Definitely, a denial would result in an irreparable harm to the women of Texas, since 80% of Texas abortion clinics have closed. It means there would only be seven abortion clinics to meet the needs of women throughout Texas. That’s a drastic reduction from the 41 clinics in Texas not that long ago. In practical terms, women will have to travel hundreds of miles to one of the urban centers that still have a clinic. Even then, it is doubtful the remaining clinics can meet demand for their services. Even if the Court ultimately throws the abortion law out, The Center for Reproductive Rights said this reality would be permanent,
A denial also means the court might not review the case, thus allowing the Fifth Circuit’s ruling to stand. This is unlikely because the fifth circuit’s ruling contradicts rulings made by other circuits. In its ruling, the fifth circuit made that very point, almost as if it was daring the Supreme Court to review the case using the Fifth Circuit’s reasoning.
Justice Scalia is considering this application because he handles emergency matters from that geographic area. He could act by himself or share the application with the rest of the court. We already know that as a conservative member of the court, he believes that Roe v. Wade should be overturned.
The joint opinion, following its newly minted variation on stare decisis, retains the outer shell of Roe v. Wade, but beats a wholesale retreat from the substance of that case. We believe that Roe was wrongly decided, and that it can and should be overruled consistently with our traditional approach to stare decisis in constitutional cases. We would adopt the approach of the plurality in Webster v. Reproductive Health Services (1989), and uphold the challenged provisions of the Pennsylvania statute in their entirety.

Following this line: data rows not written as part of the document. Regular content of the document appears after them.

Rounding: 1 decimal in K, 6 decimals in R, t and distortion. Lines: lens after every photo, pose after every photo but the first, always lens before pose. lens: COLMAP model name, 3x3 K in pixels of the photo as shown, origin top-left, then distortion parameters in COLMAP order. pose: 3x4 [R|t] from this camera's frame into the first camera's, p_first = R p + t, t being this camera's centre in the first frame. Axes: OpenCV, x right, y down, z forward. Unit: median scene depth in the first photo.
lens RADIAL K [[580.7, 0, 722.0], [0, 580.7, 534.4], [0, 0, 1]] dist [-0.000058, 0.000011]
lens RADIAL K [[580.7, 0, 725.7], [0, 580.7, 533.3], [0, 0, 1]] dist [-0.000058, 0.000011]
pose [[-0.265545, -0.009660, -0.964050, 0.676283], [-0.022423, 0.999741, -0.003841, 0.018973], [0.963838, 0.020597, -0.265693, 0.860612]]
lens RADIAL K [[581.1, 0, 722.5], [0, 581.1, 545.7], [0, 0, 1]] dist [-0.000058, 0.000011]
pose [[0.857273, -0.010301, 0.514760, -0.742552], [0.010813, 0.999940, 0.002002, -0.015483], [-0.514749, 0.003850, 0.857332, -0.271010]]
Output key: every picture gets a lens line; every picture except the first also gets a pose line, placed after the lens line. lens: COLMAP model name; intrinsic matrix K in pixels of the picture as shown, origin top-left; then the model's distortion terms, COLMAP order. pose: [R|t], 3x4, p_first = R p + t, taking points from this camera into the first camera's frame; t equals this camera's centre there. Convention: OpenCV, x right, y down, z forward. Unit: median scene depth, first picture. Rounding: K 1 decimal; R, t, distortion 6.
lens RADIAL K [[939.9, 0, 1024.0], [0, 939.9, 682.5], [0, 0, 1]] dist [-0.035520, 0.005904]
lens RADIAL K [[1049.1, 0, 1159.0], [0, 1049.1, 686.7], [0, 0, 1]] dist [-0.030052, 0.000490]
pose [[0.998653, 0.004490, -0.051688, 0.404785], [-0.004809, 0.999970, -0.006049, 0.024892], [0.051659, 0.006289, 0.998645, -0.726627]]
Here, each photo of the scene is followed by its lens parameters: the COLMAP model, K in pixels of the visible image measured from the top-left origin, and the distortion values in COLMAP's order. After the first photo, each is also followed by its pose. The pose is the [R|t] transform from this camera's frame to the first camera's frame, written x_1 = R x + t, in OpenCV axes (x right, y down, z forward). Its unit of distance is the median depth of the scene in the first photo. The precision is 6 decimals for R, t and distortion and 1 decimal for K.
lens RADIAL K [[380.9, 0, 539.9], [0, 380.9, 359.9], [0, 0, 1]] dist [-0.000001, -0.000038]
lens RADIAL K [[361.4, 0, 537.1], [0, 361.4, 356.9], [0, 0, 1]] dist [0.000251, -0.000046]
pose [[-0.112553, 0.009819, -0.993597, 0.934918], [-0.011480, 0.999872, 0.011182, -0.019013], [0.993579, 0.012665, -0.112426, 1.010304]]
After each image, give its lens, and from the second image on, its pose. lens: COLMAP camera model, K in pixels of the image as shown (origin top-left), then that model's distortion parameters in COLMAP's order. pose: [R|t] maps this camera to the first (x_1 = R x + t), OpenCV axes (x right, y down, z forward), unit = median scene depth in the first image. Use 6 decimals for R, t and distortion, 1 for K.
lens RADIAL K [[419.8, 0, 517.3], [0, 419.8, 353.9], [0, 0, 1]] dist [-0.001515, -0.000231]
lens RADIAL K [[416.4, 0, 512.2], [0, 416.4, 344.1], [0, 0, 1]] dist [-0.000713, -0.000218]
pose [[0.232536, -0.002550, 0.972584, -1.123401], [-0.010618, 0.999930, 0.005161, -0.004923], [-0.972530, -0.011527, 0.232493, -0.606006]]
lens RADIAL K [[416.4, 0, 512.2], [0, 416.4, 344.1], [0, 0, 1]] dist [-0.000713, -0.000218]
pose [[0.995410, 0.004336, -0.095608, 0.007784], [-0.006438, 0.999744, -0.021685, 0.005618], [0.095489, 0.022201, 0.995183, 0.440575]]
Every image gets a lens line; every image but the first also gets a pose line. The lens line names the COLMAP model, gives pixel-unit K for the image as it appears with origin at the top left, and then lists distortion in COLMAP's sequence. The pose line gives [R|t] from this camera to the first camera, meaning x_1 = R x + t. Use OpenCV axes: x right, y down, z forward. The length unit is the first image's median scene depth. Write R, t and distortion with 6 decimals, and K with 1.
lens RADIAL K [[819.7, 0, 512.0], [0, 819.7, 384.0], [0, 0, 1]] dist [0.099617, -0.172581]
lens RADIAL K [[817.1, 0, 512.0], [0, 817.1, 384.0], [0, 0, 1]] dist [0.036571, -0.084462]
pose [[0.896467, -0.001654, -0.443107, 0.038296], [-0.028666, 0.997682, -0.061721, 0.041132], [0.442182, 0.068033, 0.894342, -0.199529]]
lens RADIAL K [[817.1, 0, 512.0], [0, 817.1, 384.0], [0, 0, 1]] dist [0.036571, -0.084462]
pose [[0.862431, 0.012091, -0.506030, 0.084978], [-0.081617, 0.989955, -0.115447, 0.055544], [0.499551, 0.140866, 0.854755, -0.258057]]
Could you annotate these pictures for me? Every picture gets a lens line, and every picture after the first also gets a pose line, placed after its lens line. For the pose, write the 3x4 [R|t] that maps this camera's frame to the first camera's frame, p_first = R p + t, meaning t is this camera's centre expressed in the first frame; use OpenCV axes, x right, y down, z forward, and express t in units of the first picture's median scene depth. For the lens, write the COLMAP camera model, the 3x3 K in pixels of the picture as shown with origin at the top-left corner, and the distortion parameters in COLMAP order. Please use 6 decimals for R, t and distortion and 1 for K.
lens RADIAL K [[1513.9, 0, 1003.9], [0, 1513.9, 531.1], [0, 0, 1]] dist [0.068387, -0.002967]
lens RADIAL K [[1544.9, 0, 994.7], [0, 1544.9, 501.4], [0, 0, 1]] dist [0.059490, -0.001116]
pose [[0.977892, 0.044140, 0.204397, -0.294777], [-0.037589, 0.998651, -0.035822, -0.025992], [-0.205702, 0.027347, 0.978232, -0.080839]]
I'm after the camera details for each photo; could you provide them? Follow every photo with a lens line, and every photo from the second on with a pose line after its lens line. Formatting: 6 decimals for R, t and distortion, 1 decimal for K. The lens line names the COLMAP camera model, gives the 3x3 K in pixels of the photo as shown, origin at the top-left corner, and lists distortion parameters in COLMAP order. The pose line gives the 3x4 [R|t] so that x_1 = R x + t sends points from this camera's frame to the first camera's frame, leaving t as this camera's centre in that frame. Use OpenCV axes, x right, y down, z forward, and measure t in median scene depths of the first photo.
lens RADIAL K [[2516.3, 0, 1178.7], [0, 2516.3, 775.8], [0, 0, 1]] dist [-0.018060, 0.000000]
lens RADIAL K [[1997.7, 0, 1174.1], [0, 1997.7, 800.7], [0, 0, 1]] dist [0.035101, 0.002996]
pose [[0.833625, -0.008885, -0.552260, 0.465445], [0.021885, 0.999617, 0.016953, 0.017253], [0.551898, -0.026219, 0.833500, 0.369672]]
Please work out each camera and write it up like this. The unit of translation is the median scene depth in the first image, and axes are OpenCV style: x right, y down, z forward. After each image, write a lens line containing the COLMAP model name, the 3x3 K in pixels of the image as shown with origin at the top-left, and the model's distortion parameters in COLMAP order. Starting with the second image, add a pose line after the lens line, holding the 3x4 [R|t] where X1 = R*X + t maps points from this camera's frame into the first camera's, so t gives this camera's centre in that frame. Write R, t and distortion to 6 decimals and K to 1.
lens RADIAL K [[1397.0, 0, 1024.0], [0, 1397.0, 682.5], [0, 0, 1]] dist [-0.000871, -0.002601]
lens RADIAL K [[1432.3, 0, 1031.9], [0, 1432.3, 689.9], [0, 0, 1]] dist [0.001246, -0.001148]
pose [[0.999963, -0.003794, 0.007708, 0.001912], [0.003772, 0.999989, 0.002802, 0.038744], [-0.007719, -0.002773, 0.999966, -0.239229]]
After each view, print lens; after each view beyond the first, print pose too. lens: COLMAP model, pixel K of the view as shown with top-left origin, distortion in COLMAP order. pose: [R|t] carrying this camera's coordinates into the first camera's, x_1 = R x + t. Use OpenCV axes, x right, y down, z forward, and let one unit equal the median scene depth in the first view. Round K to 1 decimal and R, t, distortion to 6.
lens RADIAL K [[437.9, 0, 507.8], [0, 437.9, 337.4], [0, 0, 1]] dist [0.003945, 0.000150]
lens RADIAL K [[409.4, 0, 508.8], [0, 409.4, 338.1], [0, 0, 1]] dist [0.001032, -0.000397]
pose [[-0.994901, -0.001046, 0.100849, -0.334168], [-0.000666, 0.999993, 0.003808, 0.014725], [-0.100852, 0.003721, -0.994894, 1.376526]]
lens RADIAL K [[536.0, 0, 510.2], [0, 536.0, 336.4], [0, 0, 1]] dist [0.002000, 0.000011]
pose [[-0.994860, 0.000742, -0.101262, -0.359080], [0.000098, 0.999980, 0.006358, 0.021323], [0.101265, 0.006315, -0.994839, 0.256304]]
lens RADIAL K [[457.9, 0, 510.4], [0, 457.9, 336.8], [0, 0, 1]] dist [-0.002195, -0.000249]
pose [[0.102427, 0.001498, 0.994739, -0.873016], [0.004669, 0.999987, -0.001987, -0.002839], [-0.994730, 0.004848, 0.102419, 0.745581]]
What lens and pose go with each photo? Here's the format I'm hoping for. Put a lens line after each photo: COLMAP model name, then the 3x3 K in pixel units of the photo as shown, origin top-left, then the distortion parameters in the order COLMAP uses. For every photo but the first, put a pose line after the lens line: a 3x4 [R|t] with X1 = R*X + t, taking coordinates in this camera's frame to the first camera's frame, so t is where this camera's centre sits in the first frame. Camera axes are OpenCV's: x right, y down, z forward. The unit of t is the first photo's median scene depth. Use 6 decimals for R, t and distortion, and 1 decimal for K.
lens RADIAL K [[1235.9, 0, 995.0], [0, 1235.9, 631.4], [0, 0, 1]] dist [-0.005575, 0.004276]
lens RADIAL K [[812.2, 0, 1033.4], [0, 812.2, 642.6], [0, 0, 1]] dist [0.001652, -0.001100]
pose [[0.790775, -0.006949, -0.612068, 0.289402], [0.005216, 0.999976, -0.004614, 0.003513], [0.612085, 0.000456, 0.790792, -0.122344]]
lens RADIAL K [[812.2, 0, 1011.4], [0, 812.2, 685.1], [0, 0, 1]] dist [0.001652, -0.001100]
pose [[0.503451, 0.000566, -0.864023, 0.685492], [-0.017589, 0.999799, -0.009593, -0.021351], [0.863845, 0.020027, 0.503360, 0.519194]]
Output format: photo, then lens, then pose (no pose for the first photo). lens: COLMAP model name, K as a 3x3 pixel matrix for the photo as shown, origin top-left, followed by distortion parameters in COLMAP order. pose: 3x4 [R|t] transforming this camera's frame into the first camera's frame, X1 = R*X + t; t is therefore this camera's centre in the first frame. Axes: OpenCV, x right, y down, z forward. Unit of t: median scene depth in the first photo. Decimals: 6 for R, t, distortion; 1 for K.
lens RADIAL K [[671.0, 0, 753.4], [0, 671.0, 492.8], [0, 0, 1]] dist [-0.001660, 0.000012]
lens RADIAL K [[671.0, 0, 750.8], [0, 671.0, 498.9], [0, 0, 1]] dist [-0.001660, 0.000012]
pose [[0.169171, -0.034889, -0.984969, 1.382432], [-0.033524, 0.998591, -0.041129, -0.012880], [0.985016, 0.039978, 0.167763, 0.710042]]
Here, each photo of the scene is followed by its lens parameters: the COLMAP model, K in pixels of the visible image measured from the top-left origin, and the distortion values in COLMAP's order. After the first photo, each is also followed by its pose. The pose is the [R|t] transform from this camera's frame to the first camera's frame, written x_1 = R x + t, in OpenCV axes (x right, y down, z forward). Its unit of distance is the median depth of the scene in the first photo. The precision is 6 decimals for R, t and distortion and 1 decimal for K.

The Fifth Circuit’s failure to recognize that such severe restrictions cause an undue burden to women who wish to exercise their constitutional right to an abortion is an outrage. This is as much a violation of women’s rights under the constitution as the Ferguson’s police’s five second rule is a blatant violation of Ferguson protestor’s first amendment rights. Imagine the NRA’s outrage if Texas (or another state) were to pass comparable TRAP laws for gun stores, resulting in the closure of all but a handful.
It’s also pretty obvious that ideology plays a role in the conservative court’s decision making. Justice Scalia argued that since the constitution does not provide an explicit protection for women seeking abortions, their right to have one doesn’t exist. Nothing in the constitution specifically allows corporations free speech or “religious freedom.” But that’s different because corporations are people.